Oosthoek encyclopedie

Oosthoek's Uitgevers Mij. N.V (1916-1925)

Gepubliceerd op 17-01-2019

Volkenkunde

betekenis & definitie

Volkenkunde - noemt men de wetenschap, die zich bezig houdt met de geschiedenis en beschaving van die volken, welke buiten de sfeer der moderne Europeesche beschaving zijn of tot voor korten tijd waren gebleven. Overigens dient men te onderscheiden tusschen de beschrijvende volkenkunde (ethnographie) en de vergelijkende volkenkunde (ethnologie). Als onderdeel der algemeene beschavingsgeschiedenis is het arbeidsveld van laatstgenoemde niet nauwkeurig te omschrijven: zij bepaalt zich niet tot de z.g. „primitieve” of „onbeschaafde” volken, maar tracht met behulp van haar kennis aangaande die meer „primitieve” beschavingstoestanden, licht te werpen op de wordingsgeschiedenis der moderne beschaving. Zij maakt daarbij gebruik van de resultaten der algemeene geschiedenis en allerlei nog meer gespecialiseerde wetenschappen, terwijl zij daar, waar die wetenschappen haar in den steek laten, in ’t algemeen dus buiten het moderne beschavingsgebied, zelf het onderzoek ter hand neemt.

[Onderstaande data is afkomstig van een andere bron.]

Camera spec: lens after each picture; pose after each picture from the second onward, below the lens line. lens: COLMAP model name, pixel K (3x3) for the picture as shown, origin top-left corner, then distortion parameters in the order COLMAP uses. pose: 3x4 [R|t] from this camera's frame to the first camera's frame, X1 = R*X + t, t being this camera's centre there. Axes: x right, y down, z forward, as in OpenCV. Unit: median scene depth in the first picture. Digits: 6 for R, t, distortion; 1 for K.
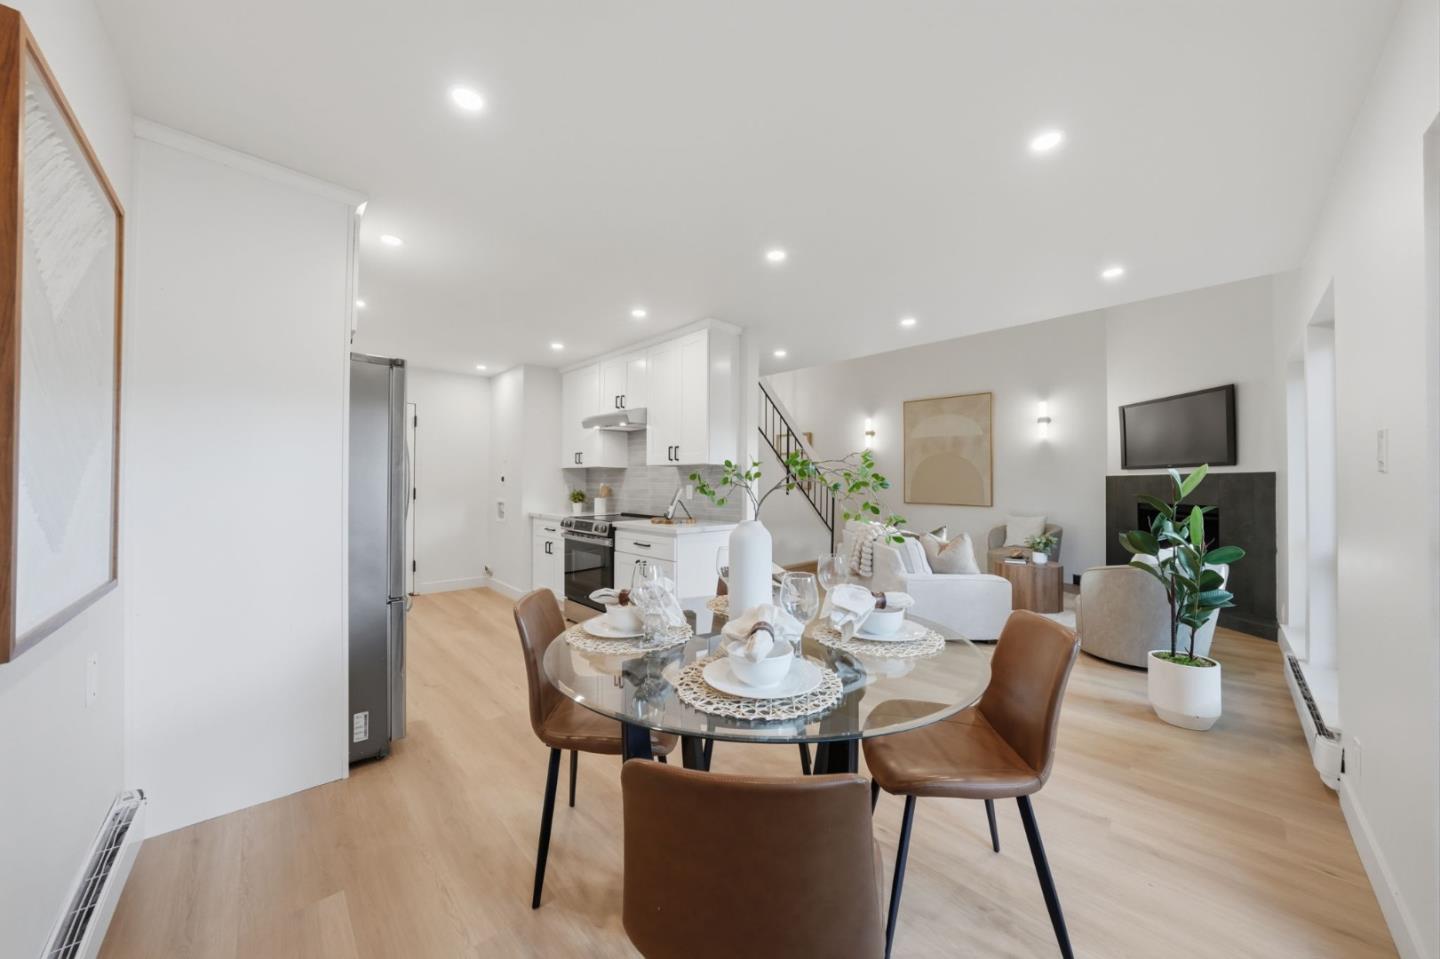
lens RADIAL K [[492.4, 0, 724.7], [0, 492.4, 479.2], [0, 0, 1]] dist [-0.018987, 0.000271]
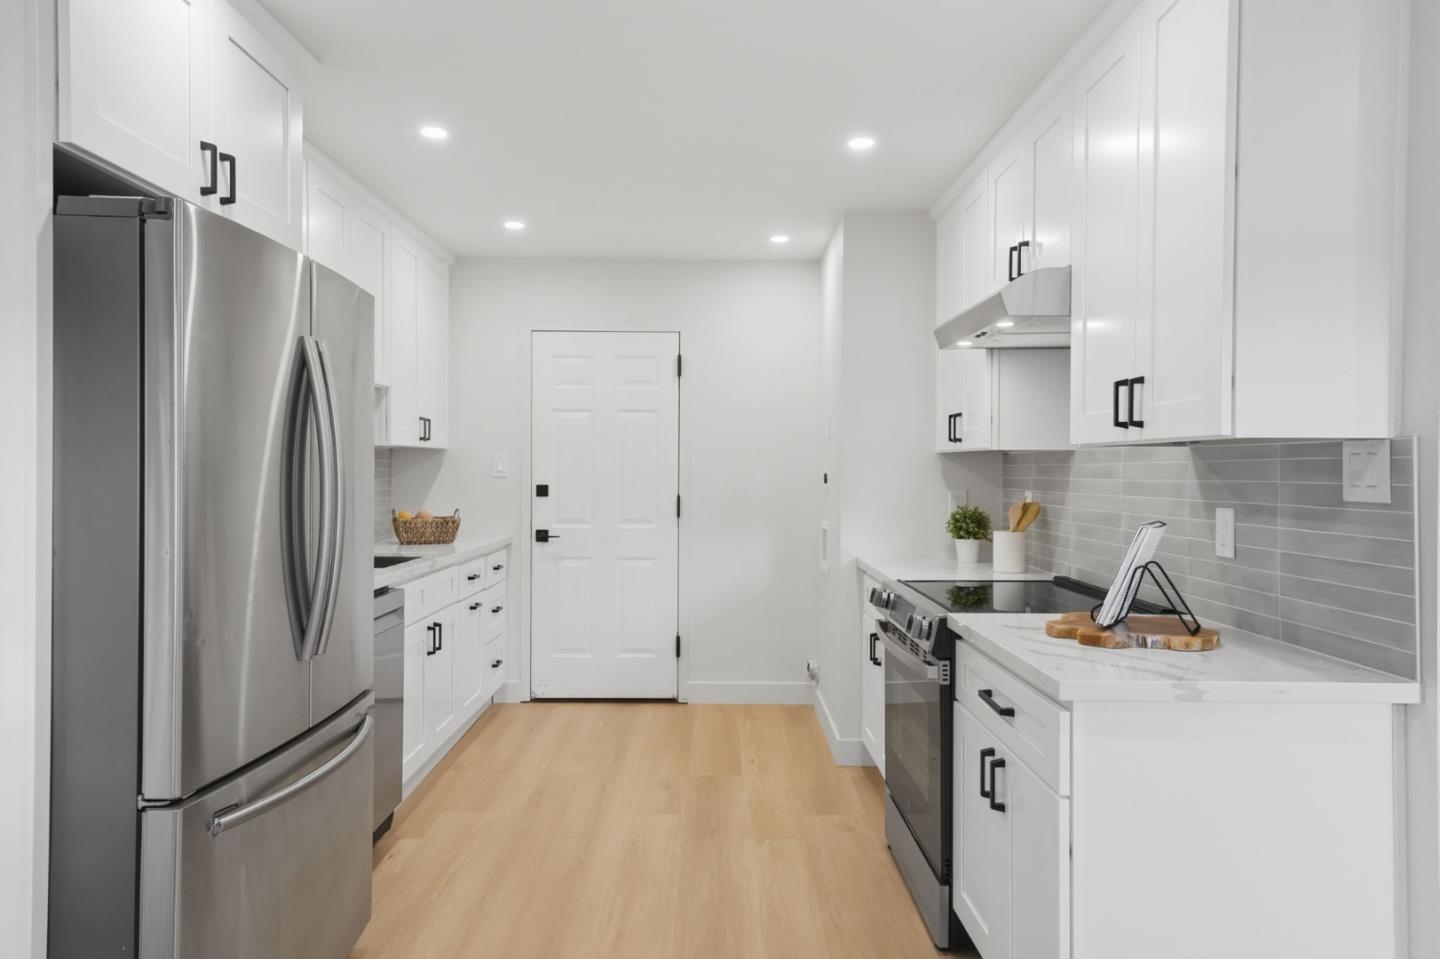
lens RADIAL K [[934.6, 0, 720.0], [0, 934.6, 479.5], [0, 0, 1]] dist [0.021173, 0.000834]
pose [[0.721923, 0.006740, -0.691941, 0.095700], [0.002858, 0.999915, 0.012721, -0.013264], [0.691967, -0.011161, 0.721842, 0.383105]]
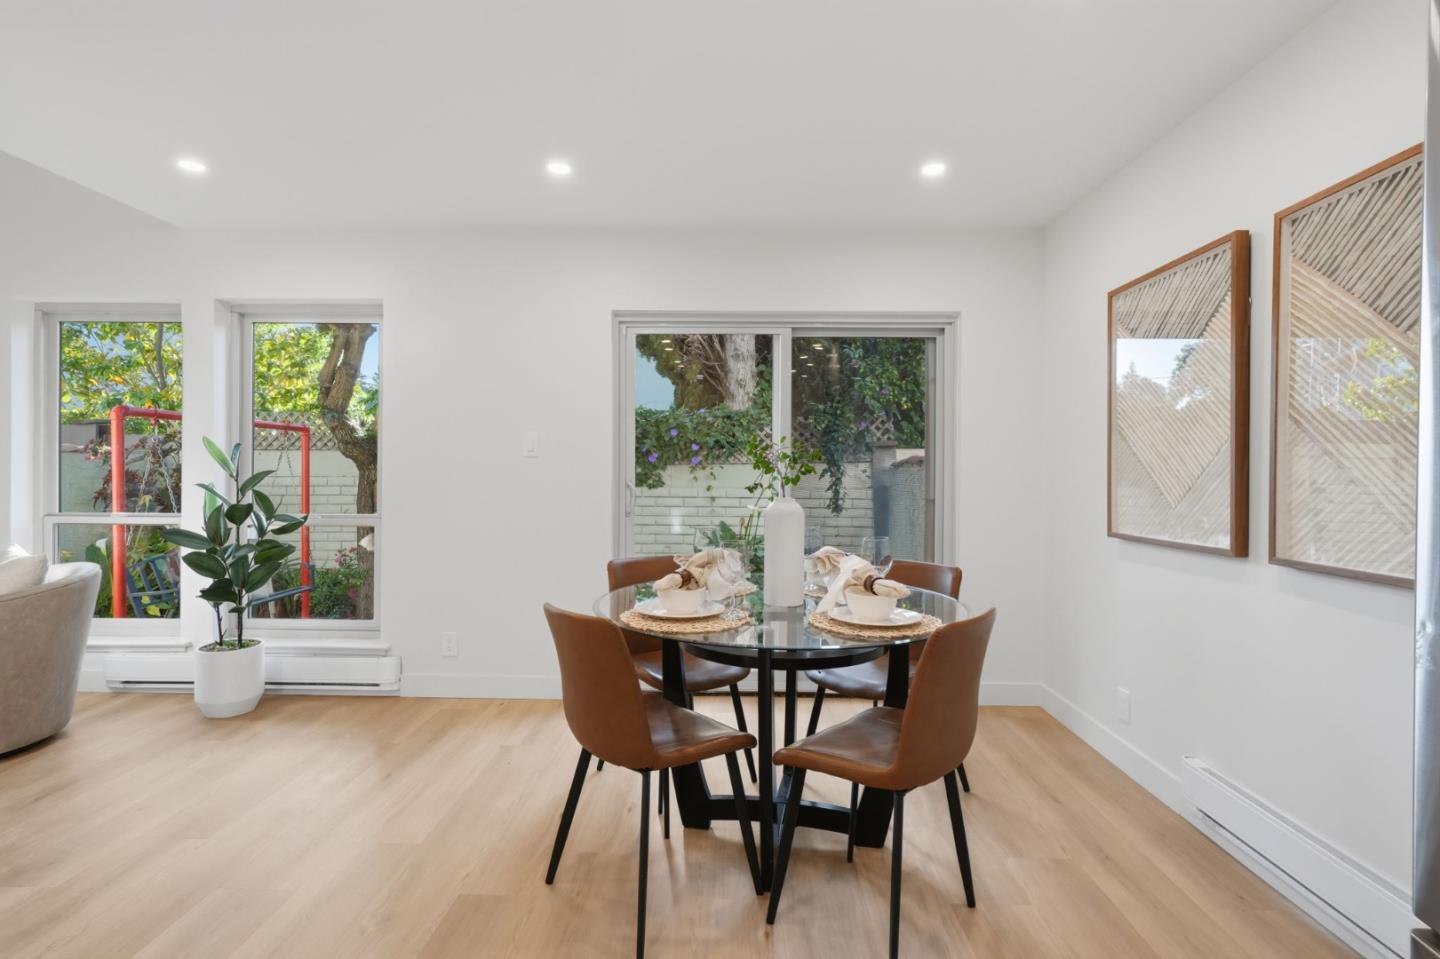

Zoo ligt bijv. de beschaving der klassieke Oudheid buiten het eigenlijke arbeidsveld der ethnologie, daar op dit terrein de geschiedenis en de klassieke philologie reeds van ouds werkzaam zijn. Maar wel maakt zij gebruik van de resultaten dezer wetenschappen, voor zoover zij het cultuurhistorisch onderzoek ten nutte kunnen komen, terwijl zij omgekeerd tot het juiste begrip ervan het hare bijdraagt. Zie W. Schmidt, Die moderne Ethnologie, Anthropos I, blz. 136. In de 1e helft der 19de eeuw is een wetenschappelijke v. ontstaan. Op initiatief van Milne Edwards kwam in 1839 de Société d’Ethnologie tot stand, later opgegaan in de Société d’Anthropologie; hierop volgde de Engelsche Ethnological Society, later met de Anthropological Soc. saamgesmolten tot het Anthropological Institute of Great Britain.

In de Ver. Staten is de Smithsonian Institution het ethnologische genootschap; in Duitschland werd later door Virchow e. a. de Deutsche Gesellschaft für Anthropologie, Ethnographie und Urgeschichte opgericht. In Nederland is de v. hoofdzakelijk koloniale; zij wordt bevorderd door het Indisch Genootschap en het Koloniaal Instituut. De v. is in de meeste landen, vooral koloniale mogendheden, afzonderlijk vak van hooger onderwijs geworden, in Nederland te Amsterdam vanwege het Koloniaal Instituut en als deel van het aardrijkskundig onderwijs, als laatstgenoemd ook te Utrecht, terwijl te Leiden een bijzondere leerstoel is opgericht.

Van het grootste belang zijn de talrijke ethnograpische musea: als rijkste zijn te noemen het Britsch Museum, het Museum für Völkerkunde te Berlijn, het Rijks Ethnographisch Museum te Leiden, het Congo-museum te Tervueren (bij Brussel), de Smithsonian Institution te Washington. De genoemde genootschappen geven tijdschriften, bulletins of andere werken uit; een belangrijk orgaan is het te Leiden verschijnende Internationales Archiv für Ethnographie, sedert 1888. Litt. van algemeenen aard (handboeken enz.): Ratzel, Völkerkunde, 2 dln., 2de dr. (Leipzig 1894); A. Vierkandt, Naturvölker und Kulturvölker (Leipzig 1896); J. Deniker, Les Races et les Peuples de la Terre (Parijs 1900); Keane, Ethnology, 2de dr. (Cambridge 1901); Illustrierte Völkerkunde hg. von G. Buschan Stuttgart 1909, 2de dr. 1913, 1e uitg. in Nederl. bewerking van dr. Juynboll, Beschavingsgeschiedenis der menschheid (Leiden 1910); D. G. Brinton, Races and Peoples (New York 1911); Steinmetz, Studie en methode der Ethnologie (’s-Gravenhage 1907); dez., Geschiedenis van Ethnologie enz. in Gesch. der Wetenschappen, deel II (Baarn 1917); Haddow, History of Anthropology, Lond. 1912.